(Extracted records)

######

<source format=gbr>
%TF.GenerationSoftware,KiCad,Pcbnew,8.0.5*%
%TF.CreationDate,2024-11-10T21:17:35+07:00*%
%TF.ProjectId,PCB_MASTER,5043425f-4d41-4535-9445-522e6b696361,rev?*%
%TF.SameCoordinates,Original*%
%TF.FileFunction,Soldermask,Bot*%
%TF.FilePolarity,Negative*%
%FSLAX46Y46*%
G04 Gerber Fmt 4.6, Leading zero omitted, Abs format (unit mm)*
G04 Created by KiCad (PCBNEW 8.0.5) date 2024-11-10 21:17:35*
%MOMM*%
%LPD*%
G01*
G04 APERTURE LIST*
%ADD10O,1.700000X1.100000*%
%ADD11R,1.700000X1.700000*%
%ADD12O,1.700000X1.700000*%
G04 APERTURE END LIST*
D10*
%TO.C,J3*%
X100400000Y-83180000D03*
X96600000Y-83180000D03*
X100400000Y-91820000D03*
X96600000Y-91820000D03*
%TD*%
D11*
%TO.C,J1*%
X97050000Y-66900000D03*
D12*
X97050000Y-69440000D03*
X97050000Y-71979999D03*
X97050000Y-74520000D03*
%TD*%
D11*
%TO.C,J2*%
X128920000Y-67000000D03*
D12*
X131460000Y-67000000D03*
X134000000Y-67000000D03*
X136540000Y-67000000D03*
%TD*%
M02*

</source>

######

* [WHAT YOU HAVE TO DO] Starting at the line that contains "X134000000Y-67000000D03*", return every line through the last one above, exactly as written.

* [EXERCISE RESULT]
X134000000Y-67000000D03*
X136540000Y-67000000D03*
%TD*%
M02*

</source>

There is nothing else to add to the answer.